The Chinese mainland’s biggest online publisher China Literature believes cooperation with its biggest shareholder, digital giant Tencent, will increase and help the publisher expand operations to a wider range of formats.
“There are more cooperation opportunities, especially in the pan-entertainment industry which based on intellectual property, such as film, television and games. It will help us develop in diversified operations,” China Literature’s Co-Chief Executive Officer Liang Xiaodong said during the annual results press conference on Friday.
“Tencent is not only our biggest shareholder but also the most important partner. This will not change after we have gone public,” he added.
China Literature reported net profit of 556.1 million yuan (US$70.91 million) for last year, a 1,416 percent increase from 36.7 million yuan in 2016. The publisher generated revenue of 4.1 billion yuan, 60.2 percent up from 2.6 billion yuan in 2016.
Revenue from online readings accounted for 84 percent of the total, driven by the growth in both the number of paying users and average revenue per user. The number of average monthly paying users for the year increased 33.7 percent to 11.1 million.
Liang attributed the expansion to users’ growing readiness to pay for premium online literature content and the continuous increase in user engagement.
“The average monthly ARPU reached 22.30 yuan, lower than the average price of one physical book, which means there are still spaces to increase paying ratio and paying users,” Liang reckoned.
As the company listed just last year and is still in development, it will not pay dividends this time.
Liang did not deny that the firm might go to the Chinese mainland’s A-share market for funding, as the deputy head of the China Securities Regulatory Commission Yan Qingmin confirmed Chinese depositary receipts (CDR) are on track to launch in the near future.
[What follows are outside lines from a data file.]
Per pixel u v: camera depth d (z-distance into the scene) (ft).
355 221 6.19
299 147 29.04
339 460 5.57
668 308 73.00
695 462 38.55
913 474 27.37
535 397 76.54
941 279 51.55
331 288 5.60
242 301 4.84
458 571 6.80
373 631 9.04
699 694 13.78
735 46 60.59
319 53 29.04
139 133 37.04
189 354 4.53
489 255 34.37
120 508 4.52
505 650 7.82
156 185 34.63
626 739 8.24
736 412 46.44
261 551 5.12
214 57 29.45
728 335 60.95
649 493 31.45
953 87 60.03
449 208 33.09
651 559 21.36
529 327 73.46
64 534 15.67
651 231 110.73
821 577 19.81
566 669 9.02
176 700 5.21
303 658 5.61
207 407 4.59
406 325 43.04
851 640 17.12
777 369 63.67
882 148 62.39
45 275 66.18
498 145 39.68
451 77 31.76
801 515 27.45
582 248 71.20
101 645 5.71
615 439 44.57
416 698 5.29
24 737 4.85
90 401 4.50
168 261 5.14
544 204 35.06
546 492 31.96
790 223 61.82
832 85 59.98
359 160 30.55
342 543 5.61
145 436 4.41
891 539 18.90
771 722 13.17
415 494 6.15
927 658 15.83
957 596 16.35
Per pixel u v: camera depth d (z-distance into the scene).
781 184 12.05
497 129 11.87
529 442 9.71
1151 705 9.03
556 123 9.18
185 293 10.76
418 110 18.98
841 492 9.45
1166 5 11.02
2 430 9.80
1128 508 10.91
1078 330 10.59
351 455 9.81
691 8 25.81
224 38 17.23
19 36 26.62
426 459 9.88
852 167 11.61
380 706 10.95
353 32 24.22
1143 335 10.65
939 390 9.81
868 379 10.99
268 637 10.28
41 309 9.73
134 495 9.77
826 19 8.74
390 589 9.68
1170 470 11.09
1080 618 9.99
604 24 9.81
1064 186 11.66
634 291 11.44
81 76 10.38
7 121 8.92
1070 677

The move can help registered Chinese companies go public on the A-share market, or speed up overseas-listed Chinese companies’ return to domestic stock markets.
The company’s shares surged as much as 100 percent on the first day it listed in Hong Kong last November, making it the hottest initial public offering in the city in a decade.
Shares in China literature fell 0.49 percent to HK$82.05 on Monday.